Es war einmal ein kleines Land, in dem das Kino blühte: Seit 1950 wurden in Palästina 300 Spielstätten eröffnet, unter ihnen auch das „Cinema Jenin“. Das existierte bis ins Jahr 1987; kurz nach Beginn der ersten „Intifada“ wurde es als eines der letzten palästinensischen Kinos geschlossen. Bei den Dreharbeiten zu „Das Herz von Jenin“
(fd 39 276) kam der deutsche Dokumentarist in die Stadt und lernte nicht nur den Protagonisten Ismael Khatip sowie den Übersetzer Fakri Hamad kennen, sondern ließ sich auch von der Idee begeistern, das leer stehende Kino als Ort der Völkerverständigung wieder aufzubauen. Denn im Gefolge der Intifada war ein normales Leben mit Kino und Unterhaltung nahezu unmöglich geworden. Außer dem „Freedom Theatre“ – dessen Leiter noch vor Fertigstellung von „Cinema Jenin“ auf offener Straße ermordet wurde – und einem kleinen Orchester existieren in der 35.000-Einwohner-Stadt keine kulturellen Einrichtungen.
Von Anfang an begleiteten Vetter und seine beiden Co-Bildgestalter das Projekt der Wiederöffnung mit der Kamera: „Alles sah aus, als ob es unmöglich wäre. Das ganze Kino war voll mit Tauben; wegen der Asbestverseuchung konnte man es nicht ohne Atemschutz-Maske betreten.“ Stilistisch ist „Cinema Jenin“ ein persönliches filmisches Tagebuch, das in seiner Reportagehaftigkeit eher an ein zu lang geratenes Fernsehfeature erinnert. Vieles wirkt wie zufällig eingefangen, korrespondiert weder mit der vorangehenden noch mit der nachfolgenden Szene. So gibt es Redundanzen und Leerstellen; gerne würde man beispielsweise erfahren, mit welchen Filmen das Kinoprojekt seinen „Friedensauftrag“ erfüllen will. Aber es gibt auch charismatische Protagonisten wie den altgedienten Vorführer, der die verrotteten Projektoren wieder zum Laufen brachte und die Träume aus Licht auf die Leinwand zaubert.

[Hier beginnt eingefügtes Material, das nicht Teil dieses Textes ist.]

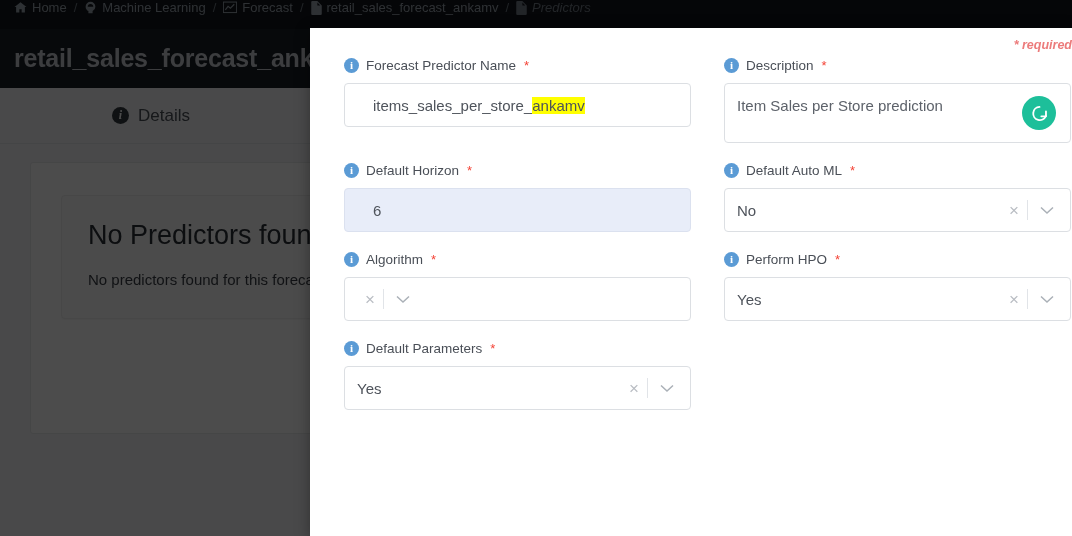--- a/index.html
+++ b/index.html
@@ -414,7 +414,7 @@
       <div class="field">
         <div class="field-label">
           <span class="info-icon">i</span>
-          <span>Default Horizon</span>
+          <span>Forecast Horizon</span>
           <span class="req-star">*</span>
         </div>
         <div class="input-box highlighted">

Bis es soweit ist, dokumentiert der Film den beschwerlichen Weg der Initiatoren durch den Dschungel der palästinensischen Selbstverwaltung, erzählt von der Skepsis und den (politischen) Vorurteilen, die ihnen begegnen; aber auch von der Hilfsbereitschaft, die das Projekt auslöste: Dutzende Freiwillige aus aller Welt strömen herbei, um unentgeltlich ein Haus neben dem Kino als Gästehaus zu sanieren und das Kino wieder aufzubauen. Als dem Projekt die Gelder auszugehen drohten, drang man bis zum palästinensischen Präsidenten vor und konnte Roger Waters, Mitbegründer der Rock-Gruppe „Pink Floyd“, als Unterstützer gewinnen; Mittel kommen auch vom Auswärtigen Amt. Eine Delegation aus Brandenburg, mit Ministerpräsident Matthias Platzeck an der Spitze, bringt eine Solaranlage als Gastgeschenk – und für Augenblicke verwandelt sich „Cinema Jenin“ in einen Werbefilm deutscher Entwicklungs- und Filmförderungshilfe. Dann aber kehrt der Film wieder zu seiner Botschaft zurück, dass Kultur die Gräben zwischen den verfeindeten Parteien überwinden kann. In der eindringlichsten Szene des Films verbittet sich ein Diskussionsteilnehmer im vollbesetzten Kino vehement, dass einer der auf der Bühne sitzenden Initiatoren eine Pistole trägt: Frieden schaffe man nicht mit Waffen. Neben diesem unüberhörbaren Appell ist „Cinema Jenin“ in seinen besten Momenten auch eine Hommage an das Kino. Welchem Cineasten geht angesichts eines solchen Vertrauensbeweises in die humanistische Kraft des Kinos nicht das Herz auf – auch wenn der (Film-)Verstand etwas unterfordert ist?